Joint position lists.
_ _ _ _ _ _ _

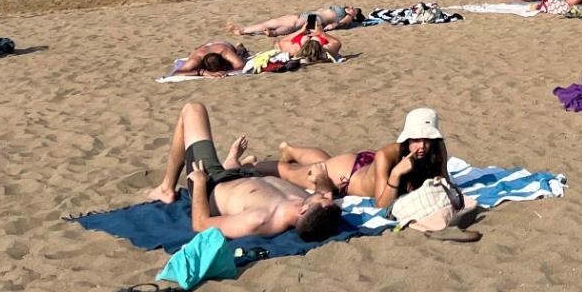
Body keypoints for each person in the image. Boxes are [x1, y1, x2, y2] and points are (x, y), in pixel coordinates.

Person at [146, 102, 342, 241]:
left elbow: (201, 224)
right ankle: (233, 162)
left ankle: (166, 188)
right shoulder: (308, 207)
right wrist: (322, 180)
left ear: (303, 210)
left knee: (193, 110)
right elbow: (325, 194)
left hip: (212, 181)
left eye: (322, 199)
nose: (326, 196)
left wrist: (198, 183)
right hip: (244, 178)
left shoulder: (257, 219)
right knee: (259, 167)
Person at [266, 107, 456, 213]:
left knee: (325, 160)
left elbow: (445, 182)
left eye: (427, 140)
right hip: (348, 175)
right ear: (406, 139)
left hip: (367, 167)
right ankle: (246, 166)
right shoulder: (387, 155)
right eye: (415, 140)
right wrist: (397, 173)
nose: (421, 146)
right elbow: (382, 204)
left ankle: (290, 150)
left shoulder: (438, 149)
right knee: (290, 173)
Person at [227, 5, 364, 37]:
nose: (351, 7)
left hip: (316, 19)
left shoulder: (348, 18)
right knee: (274, 21)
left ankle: (274, 34)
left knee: (293, 26)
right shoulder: (340, 9)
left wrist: (335, 25)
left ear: (354, 16)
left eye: (354, 10)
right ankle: (243, 30)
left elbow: (342, 23)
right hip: (307, 15)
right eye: (352, 7)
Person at [172, 40, 251, 77]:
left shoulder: (224, 51)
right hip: (203, 47)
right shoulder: (197, 57)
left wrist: (226, 72)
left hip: (221, 44)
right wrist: (203, 72)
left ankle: (240, 48)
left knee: (241, 56)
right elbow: (177, 72)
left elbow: (241, 65)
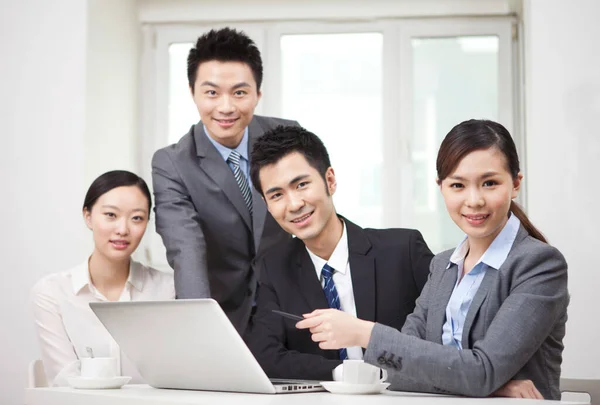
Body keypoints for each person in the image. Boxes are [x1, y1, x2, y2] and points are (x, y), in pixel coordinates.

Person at [297, 119, 569, 400]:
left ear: (515, 184)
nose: (474, 200)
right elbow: (397, 373)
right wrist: (494, 385)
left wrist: (366, 333)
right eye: (458, 185)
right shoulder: (442, 266)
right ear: (441, 187)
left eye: (489, 183)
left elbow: (482, 372)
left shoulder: (539, 265)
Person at [245, 125, 434, 381]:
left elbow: (447, 341)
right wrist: (344, 373)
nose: (294, 204)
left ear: (330, 180)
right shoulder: (274, 268)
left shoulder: (404, 250)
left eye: (301, 185)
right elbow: (265, 357)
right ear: (267, 205)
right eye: (277, 195)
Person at [152, 28, 297, 334]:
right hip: (224, 315)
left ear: (258, 94)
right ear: (192, 93)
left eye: (240, 92)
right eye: (212, 92)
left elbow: (315, 214)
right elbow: (186, 248)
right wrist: (201, 327)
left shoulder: (288, 138)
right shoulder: (173, 163)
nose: (226, 107)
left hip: (292, 307)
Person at [31, 170, 175, 386]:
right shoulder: (53, 293)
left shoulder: (168, 290)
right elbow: (66, 382)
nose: (123, 229)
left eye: (137, 218)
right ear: (88, 216)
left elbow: (176, 377)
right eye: (110, 215)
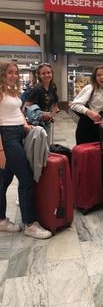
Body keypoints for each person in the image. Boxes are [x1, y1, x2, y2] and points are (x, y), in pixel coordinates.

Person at [0, 61, 52, 239]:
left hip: (19, 133)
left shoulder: (12, 91)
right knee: (26, 178)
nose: (14, 76)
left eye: (16, 72)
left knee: (3, 181)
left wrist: (25, 124)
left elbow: (19, 112)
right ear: (2, 74)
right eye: (10, 73)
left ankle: (1, 220)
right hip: (7, 138)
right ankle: (30, 223)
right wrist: (0, 150)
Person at [70, 65, 103, 144]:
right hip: (85, 126)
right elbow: (74, 105)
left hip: (99, 127)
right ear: (95, 77)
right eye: (99, 75)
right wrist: (90, 113)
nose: (102, 77)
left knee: (99, 153)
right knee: (85, 154)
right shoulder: (90, 88)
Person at [24, 63, 59, 139]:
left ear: (52, 73)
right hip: (36, 125)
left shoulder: (52, 88)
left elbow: (55, 105)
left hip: (47, 124)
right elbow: (26, 107)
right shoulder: (36, 90)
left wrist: (50, 116)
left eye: (48, 72)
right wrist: (40, 115)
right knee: (39, 148)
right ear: (39, 75)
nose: (46, 75)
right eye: (43, 73)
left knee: (46, 147)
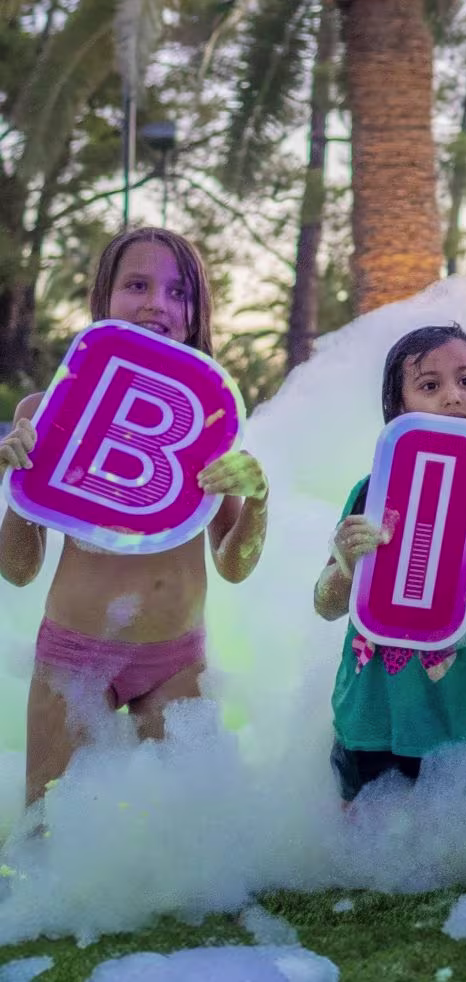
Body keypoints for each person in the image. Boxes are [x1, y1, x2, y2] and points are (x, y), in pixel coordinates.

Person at [0, 228, 270, 812]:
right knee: (44, 836)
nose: (158, 304)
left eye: (179, 292)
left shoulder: (210, 418)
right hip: (73, 655)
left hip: (175, 656)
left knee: (190, 848)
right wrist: (16, 486)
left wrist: (258, 500)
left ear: (196, 312)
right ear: (104, 299)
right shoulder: (43, 411)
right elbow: (18, 573)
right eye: (138, 285)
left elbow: (234, 566)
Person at [314, 326, 466, 803]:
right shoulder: (371, 492)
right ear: (400, 410)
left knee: (450, 867)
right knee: (363, 865)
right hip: (366, 721)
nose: (452, 397)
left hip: (460, 730)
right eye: (429, 385)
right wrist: (345, 560)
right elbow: (327, 605)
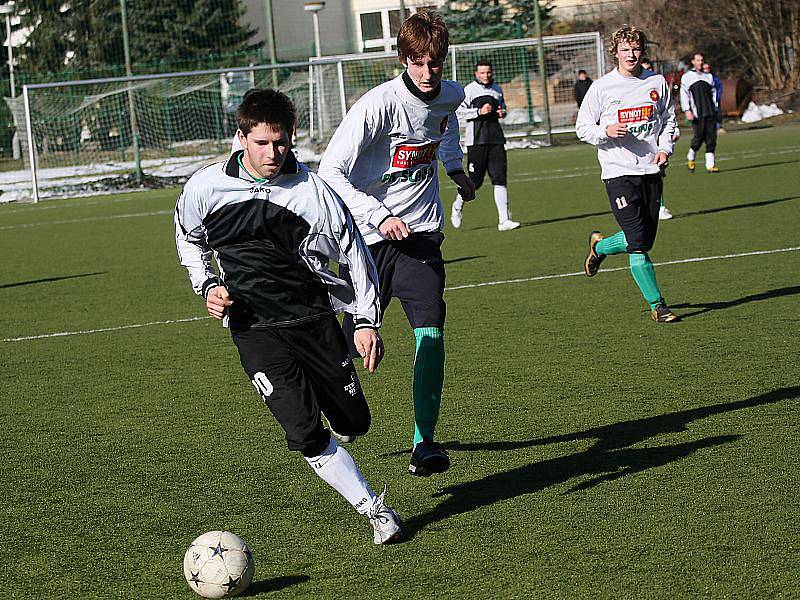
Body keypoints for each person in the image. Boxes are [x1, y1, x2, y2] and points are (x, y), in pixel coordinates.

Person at [174, 89, 402, 545]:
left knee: (355, 423)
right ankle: (374, 509)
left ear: (291, 137)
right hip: (253, 328)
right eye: (261, 143)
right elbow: (187, 236)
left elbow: (356, 257)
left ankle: (344, 420)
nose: (272, 153)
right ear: (241, 138)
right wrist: (208, 286)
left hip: (313, 320)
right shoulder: (205, 187)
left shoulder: (313, 192)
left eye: (280, 142)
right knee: (302, 431)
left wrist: (364, 321)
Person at [318, 11, 476, 477]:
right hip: (367, 240)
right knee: (351, 342)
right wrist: (378, 215)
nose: (428, 74)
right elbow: (331, 172)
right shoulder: (376, 106)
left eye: (435, 63)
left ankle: (424, 442)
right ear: (404, 59)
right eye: (419, 63)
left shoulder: (451, 94)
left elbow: (443, 131)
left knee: (431, 332)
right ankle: (338, 404)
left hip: (422, 235)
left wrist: (455, 170)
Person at [576, 25, 680, 323]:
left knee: (644, 238)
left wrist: (664, 150)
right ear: (615, 53)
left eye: (635, 49)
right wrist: (605, 132)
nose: (631, 55)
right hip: (618, 171)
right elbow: (582, 128)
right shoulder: (602, 87)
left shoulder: (657, 83)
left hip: (651, 170)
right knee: (637, 241)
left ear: (642, 51)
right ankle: (658, 306)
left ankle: (600, 247)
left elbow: (669, 123)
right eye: (625, 50)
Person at [451, 59, 519, 231]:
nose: (486, 75)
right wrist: (478, 112)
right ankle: (457, 206)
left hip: (496, 140)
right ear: (476, 74)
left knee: (500, 179)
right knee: (474, 182)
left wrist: (502, 112)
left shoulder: (497, 89)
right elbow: (458, 113)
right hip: (476, 142)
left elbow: (502, 107)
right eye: (482, 72)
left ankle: (504, 221)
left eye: (488, 72)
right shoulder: (469, 90)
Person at [641, 57, 674, 221]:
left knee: (657, 174)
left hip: (656, 141)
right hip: (637, 145)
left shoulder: (657, 86)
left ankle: (660, 206)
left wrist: (671, 134)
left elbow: (667, 114)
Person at [680, 52, 719, 173]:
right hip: (697, 113)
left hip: (710, 112)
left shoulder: (709, 77)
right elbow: (684, 94)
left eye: (702, 60)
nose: (700, 63)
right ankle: (691, 157)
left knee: (711, 138)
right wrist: (687, 110)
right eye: (698, 60)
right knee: (699, 137)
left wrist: (715, 106)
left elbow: (713, 93)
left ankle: (710, 165)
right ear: (693, 62)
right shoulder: (687, 77)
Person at [702, 61, 725, 132]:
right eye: (705, 68)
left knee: (716, 112)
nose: (706, 70)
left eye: (708, 68)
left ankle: (718, 126)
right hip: (704, 99)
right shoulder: (700, 78)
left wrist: (717, 96)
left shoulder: (714, 78)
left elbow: (719, 87)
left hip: (714, 99)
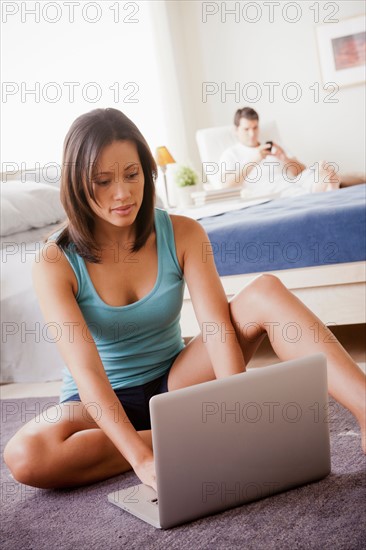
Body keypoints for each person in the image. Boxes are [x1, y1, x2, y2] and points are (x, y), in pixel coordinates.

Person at [4, 108, 365, 492]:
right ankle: (189, 435)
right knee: (26, 456)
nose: (123, 193)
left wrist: (240, 413)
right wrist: (142, 460)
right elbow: (88, 375)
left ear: (147, 171)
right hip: (96, 404)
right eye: (103, 181)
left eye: (132, 174)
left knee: (265, 292)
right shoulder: (54, 261)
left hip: (175, 381)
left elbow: (217, 330)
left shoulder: (184, 233)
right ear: (77, 184)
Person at [219, 107, 365, 195]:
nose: (252, 133)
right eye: (246, 129)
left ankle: (330, 186)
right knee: (298, 187)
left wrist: (284, 158)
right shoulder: (231, 154)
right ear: (236, 130)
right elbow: (225, 185)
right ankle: (330, 189)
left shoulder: (273, 147)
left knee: (317, 169)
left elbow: (301, 171)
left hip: (294, 181)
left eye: (255, 127)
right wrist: (255, 159)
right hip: (270, 191)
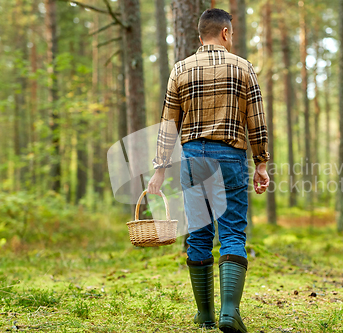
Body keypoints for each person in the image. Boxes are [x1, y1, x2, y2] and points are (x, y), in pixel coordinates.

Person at [148, 8, 270, 333]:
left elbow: (168, 124)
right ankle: (229, 313)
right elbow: (256, 120)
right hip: (229, 156)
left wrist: (159, 169)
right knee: (232, 231)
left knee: (199, 233)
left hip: (191, 158)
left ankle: (204, 316)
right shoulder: (243, 67)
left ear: (200, 35)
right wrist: (261, 162)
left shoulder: (180, 69)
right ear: (226, 33)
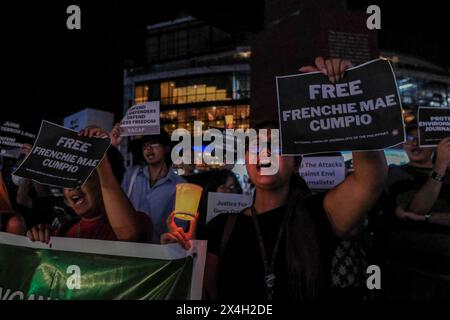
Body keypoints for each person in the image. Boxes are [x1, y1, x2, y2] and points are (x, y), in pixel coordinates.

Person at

_ _ _ _ _ _ _

Directions.
Transcribe exactly each line of the records from the start up to and including the one with "nose: (326, 196)", and leave out every picture.

Answer box.
Body keypoints for each person in the image. Boxes are [x1, y1, x2, y2] and points are (x, y), in pixel coordinates.

Person at [146, 102, 342, 241]:
left elbow: (201, 224)
right ankle: (233, 162)
left ankle: (166, 188)
right shoulder: (308, 207)
right wrist: (322, 180)
left ear: (303, 210)
left knee: (193, 110)
right elbow: (325, 194)
left hip: (212, 181)
left eye: (322, 199)
nose: (326, 196)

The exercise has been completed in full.